It’s undeniable that 2020 has forced everyone to learn fast and adopt these learnings promptly.
Throughout the year we’ve continued to speak to data and analytics leaders to capture how their priorities and projects have been evolving and changing.
As we reflect upon the year just gone, here are the top pieces of advice in 7 key areas of data and analytics: organisation, technology and operations, culture, risk and security, innovation, business value and governance.
Whilst there is no one size fits all when it comes to operating models, what is common amongst those that organise themselves successfully is laser-focus on the ability to deliver insights with speed and at scale.

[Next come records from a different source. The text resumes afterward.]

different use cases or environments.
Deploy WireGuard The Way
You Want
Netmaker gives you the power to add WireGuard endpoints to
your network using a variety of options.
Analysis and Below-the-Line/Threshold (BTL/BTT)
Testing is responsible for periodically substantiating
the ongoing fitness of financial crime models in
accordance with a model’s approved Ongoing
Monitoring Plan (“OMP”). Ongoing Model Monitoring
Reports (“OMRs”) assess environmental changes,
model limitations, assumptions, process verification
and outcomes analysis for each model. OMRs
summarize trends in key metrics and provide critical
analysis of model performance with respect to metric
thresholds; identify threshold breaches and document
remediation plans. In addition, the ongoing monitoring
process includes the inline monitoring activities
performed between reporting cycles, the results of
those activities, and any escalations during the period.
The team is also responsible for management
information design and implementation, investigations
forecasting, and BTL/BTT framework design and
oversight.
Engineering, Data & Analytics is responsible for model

Luc Osborne, SVP, Performance and Analytics at a global sports streaming service DAZN explained the organisational structure that helps his company to get the right insights to the right people at the right time.
Resistance to change is often cited as the key roadblock in creating a data-centric culture. However, adopting a new mindset and behaviours is key to becoming truly data-driven. Bill Hoffman in his recent Data Leaders Masterclass summarised the key steps to consider when looking to improving your organisation’s culture.
- Identify the key elements of a data-driven culture that you will focus your efforts on.
- Identify the key personal and structural biases that might get in your way.
- Consider the importance of the Forward-Deployed-Insights (FDI) professional to translate data for you.
- Look at the talent you have in your business.
- Assess how engaged your employees are and how this can be improved.
It’s challenging, however, to embed data at the very core of the business if your workforce lacks an understanding of what data means. This year we have seen more people starting to shift their focus towards data literacy. A former Gartner analyst Valerie Logan explained the right time to start working on it.
Whether it’s creating efficiencies or building new products, becoming more innovative with data can provide a competitive advantage business are looking for. Daryl D’Cruz, Former Head of Data Innovation at Samsung explained that the data-driven culture is a critical foundation needed in order to allow people to experiment, test, and create.
But as businesses embark on the journey to uncover new value with data science, they must not fall into the trap of quick returns: “Data science is such a complex arena that for it to be impactful it has to be a consistent conversation”, said Daryl.
To boost the effectiveness of data science, leaders have to resist asking all the questions and instead focus on asking the right questions. Take time to get to the heart of the problem, really understand the business value you are trying to create, and build innovative solutions from there.
As awareness of the power of data is growing, more business leaders turn to their data teams to understand how powerful it can be. We are seeing more companies trying to put monetary value on their data – yet, data valuation methodologies are not easy to implement. A good starting point can be this outline produced by PwC.
Almost as important as the business value itself is your ability to communicate it. Scott Taylor shared the concrete practical steps data professionals can take to get their message across by creating a better narrative.
Technology and operations
2020 has demonstrated how businesses must be prepared to respond to change and transform themselves quickly. Didier Mamma, VP, Data Value Creation at Decathlon argues that our ability to predict the future is still very low, but once companies understand that, they can organise themselves to become more agile, iterate and recalibrate themselves quickly. In the recent interview, Didier explains how to future-proof your processes.
Risk and security
“You should have your CISO on fast-dial”, says legal counsel Jane Hunt asked about her advice for CDOs. At the time she explained the implications of the EU ruling Data Privacy Shield invalid.
As one of our event attendees put it earlier this year: “Making data governance a business matter – not only IT – is a major success factor”. Bill Hoffman went into more details on why the best companies typically follow a 3-phase approach to data governance excellence:
Phase 1 sees them use the insights team as a store, with positive ROI generated in the first year and a handful of clear use cases showcasing positive ROI.
Phase 2 sees the insights team owning the single version of the truth across the business. They’re capable of showing clear improvements on customer experience scores and the customer value proposition.
Phase 3 sees insights move out of the central team and become a toolkit for deployment across the business. The work is capable of generating over $5 million in incremental revenue and has clear executive buy-in.
However, as we look towards the future, Data Leaders believe the data governance will soon be more automated.